本文抜粋
***
違法な長時間労働、残業代未払い、パワハラ、セクハラ−。日本の労働市場には多くの問題がまん延している。違法な残業をさせたとして電通三菱電機書類送検されたが、氷山の一角だろう。
連合のシンクタンクが昨秋、実施した調査によると、民間企業に勤める二十〜六十代に自分の勤務先がブラック企業と思うかとの質問に、二割超が「そう思う」「どちらかというと、そう思う」と答えた。驚くべき多さである。
違法な働かせ方は、学生アルバイトにも広がる。厚生労働省が一昨年に大学生を対象にした調査によると、六割が労働条件でトラブルになった経験があった。
法案は、違法な働かせ方から身を守るため、子どものころから労働時間を規制する労働基準法や時間当たりの賃金の最低額を定めた最低賃金法、労使間のトラブル解決策など労働法制に関する知識を身に付けることを目的とする。そのために、小中学校や高校の教育を所管する都道府県や市町村には、この方針に基づき教育計画を定めるよう求める。
***
課題 1
下の行について、「latitude: 62.9457」を含む行から最後の行までを、空行を除いて番号付きリストの形に整えてください。画像は答えに含めないでください。
上の本文と下の行は出どころが異なります。

行の抜粋
***
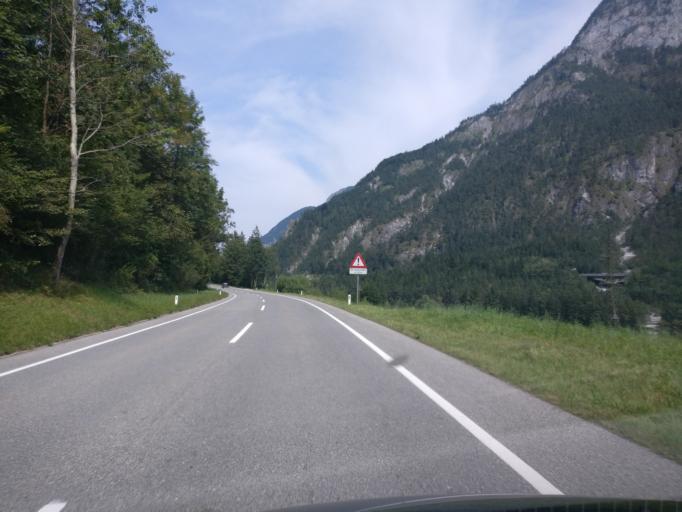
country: AT
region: Salzburg
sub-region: Politischer Bezirk Sankt Johann im Pongau
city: Werfen
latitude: 47.5091
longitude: 13.1671
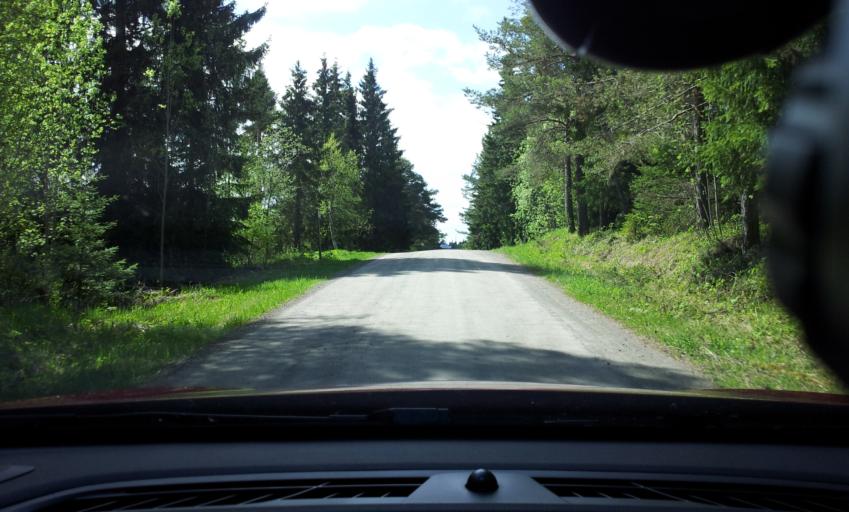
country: SE
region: Jaemtland
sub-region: Bergs Kommun
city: Hoverberg
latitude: 62.9457
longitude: 14.5227
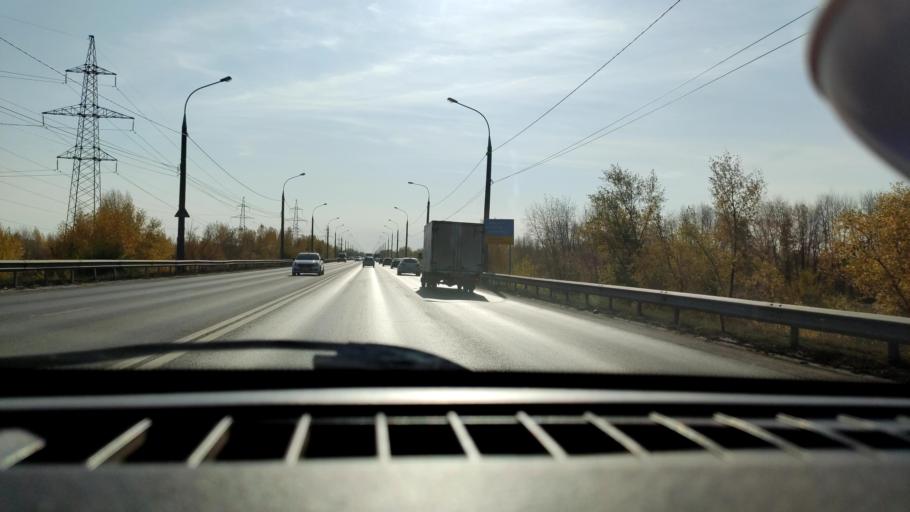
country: RU
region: Samara
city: Samara
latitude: 53.1640
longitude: 50.1962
***
課題 2
労働法の知識を学ぶ教育についての本文を、最後の文の後から書き継いでください。

解答 1
1. latitude: 62.9457
2. longitude: 14.5227
3. country: RU
4. region: Samara
5. city: Samara
6. latitude: 53.1640
7. longitude: 50.1962

解答 2
労働ルールの基本的な知識がないまま労働市場に出ることが、ブラックな働き方を容認する一因になっている。それが是正されることは、極めて意義が大きい。働く人を守るため、法成立、施行は待ったなしだ。
と同時に、身に付けた知識を生かすためのシステム作りが必要だ。電話やメールで労働相談を受け付けているNPO法人「POSSE(ポッセ)」には、年間三千件も寄せられている。労働基準監督署の機能強化や、自治体に相談窓口を設けるなどの公的な対策の充実が必要ではないか。
政府は三月に長時間労働の抑制策などを盛り込んだ「働き方改革」実行計画をまとめる。国や企業を挙げて、今年を「働き方改革元年」にしてほしい。